Bundeshandelsakademie Lustenau / A
Erweiterung und Sanierung

Öffentlicher Wettbewerb EU/CH, 1.Rang, Ausführung 2011-2015
1.+2. Etappe (Zubau und Aufstockung mit 12 Klassenzimmern) realisiert 2013-2014
3. Etappe (Sanierung Bestand) bis Herbst 2014, 4. Etappe (Turnhalle und Aussenanlagen) 2015

In Zusammenarbeit mit gbd ZT Gmbh, Dornbirn, Baumanagement und Ingenieure
Auftraggeber/Bauherr: BIG Bundesimmobiliengesellschaft Feldkirch/Wien A
Mitarbeit: Esther Elmiger, Nathalie Fritschi, Nathalie Herter

 

Die Erweiterung des Schulgebäudes integriert sich in die bestehende Anlage. Ausgangslage für den Entwurf war die ursprüngliche Erscheinung und Struktur des Gebäudes, welche so weit wie möglich erhalten werden konnte, wo nötig wiederhergestellt und in analoger Weise erweitert wurde.

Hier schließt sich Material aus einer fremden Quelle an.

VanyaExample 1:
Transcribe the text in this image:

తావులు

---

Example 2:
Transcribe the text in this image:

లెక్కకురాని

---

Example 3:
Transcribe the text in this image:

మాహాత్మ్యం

Die für die zusätzlichen Räume benötigten Volumen liegen an zwei Stellen: einerseits wurde auf der nördlichen Seite ein dreigeschossiger Anbau zwischen den Westtrakt und den Turnhallentrakt gefügt. Andererseits wurde der Südtrakt um ein Geschoss aufgestockt, so dass neu das gesamte Hauptgebäude dreigeschossig ist. Beide Neubauteile haben die bestehende Gebäudestruktur und Fassadengestaltung übernommen, so dass das Ganze zu einer neuen Einheit vervollständigt werden konnte.

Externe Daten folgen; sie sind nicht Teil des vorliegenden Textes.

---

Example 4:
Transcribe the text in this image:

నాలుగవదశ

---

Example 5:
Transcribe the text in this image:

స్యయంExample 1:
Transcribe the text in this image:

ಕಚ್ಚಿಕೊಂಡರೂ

Die Schulanlage beinhaltet Räume für ca. 600 Schüler: 21 Klassenzimmer, 7 EDV-Räume, offene Lerninseln, div. Sonderunterrichtsräume, Bibliothek, Mensa, Aula, etc. sowie eine Turnhalle.
Die Pausenplätze wurden neu gestaltet: auf der Westseite beim Haupteingang definiert eine zentrale Baumgruppe mit Sitzgelegenheiten den Hofraum im Verhältnis zu den Gebäudefassaden, der Hecke entlang der Grundstücksgrenze und dem Fahrradpavillon, welcher erhalten bleibt. Durch das Entfernen der bestehenden Pflanztröge und einer Neugestaltung mit breiten, flachen Stufen wird der Pavillon in seiner Funktion als eine Art Eingangstor zum Schulhaus neu belebt.

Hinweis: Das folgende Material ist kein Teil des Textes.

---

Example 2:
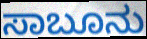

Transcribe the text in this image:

ಸಾಬೂನು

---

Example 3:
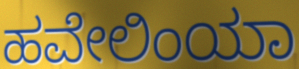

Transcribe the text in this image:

ಹವೇಲಿಂಯಾ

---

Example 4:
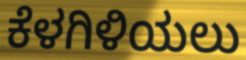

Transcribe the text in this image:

ಕೆಳಗಿಳಿಯಲು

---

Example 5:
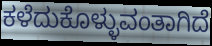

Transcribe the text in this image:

ಕಳೆದುಕೊಳ್ಳುವಂತಾಗಿದೆ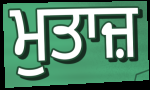
ਮੁਤਾਜ਼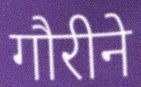
गौरीनेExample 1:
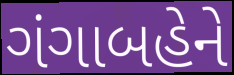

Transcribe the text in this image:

ગંગાબહેને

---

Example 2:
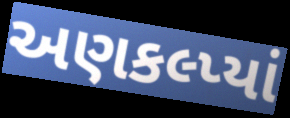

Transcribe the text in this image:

અણકલ્પ્યાં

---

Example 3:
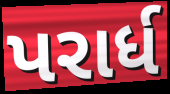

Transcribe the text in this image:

પરાર્ધ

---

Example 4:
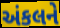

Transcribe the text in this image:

અંકલને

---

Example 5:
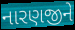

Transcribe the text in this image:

નારણજીને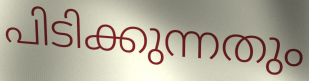
പിടിക്കുന്നതും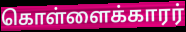
கொள்ளைக்காரர்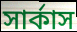
সার্কাস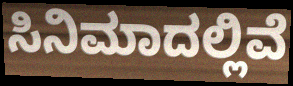
ಸಿನಿಮಾದಲ್ಲಿವೆ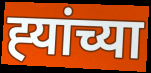
ह्‍यांच्याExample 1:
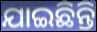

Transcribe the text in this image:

ଯାଇଛିନ୍ତି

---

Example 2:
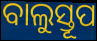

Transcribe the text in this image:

ବାଲୁସ୍ତୂପ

Der östliche wie auch der westliche Hof werden ganz von Parkplätzen befreit. Im Gegensatz zum Eingangshof westlich bildet der östliche Pausenhof einen ruhigeren Ort. Die im Schutz der winkelförmigen Baumgruppe liegende Platzfläche ist mit Rundbänken und Platanen ausgestattet und dient als Rückzugsort und im Sommer als Ort für die Mittagspause. Der neue Speiseraum im EG hat direkten Zugang zu Aussensitzplätzen im Hof.
Das ganze Schulgebäude wird Innen und Aussen saniert und energietechnisch auf den neuesten Stand gebracht. Um die architektonisch wertvolle Fassade erhalten zu können, wird eine Eigenheit des Baus genutzt: die bestehenden Holhräume unterhalb der Bodenplatte lassen ein Dämmen gegen das Erdreich zu. Zusätzlich wird die gesamte Dachfläche gedämmt und hochwertige  neue Fenster eingebaut.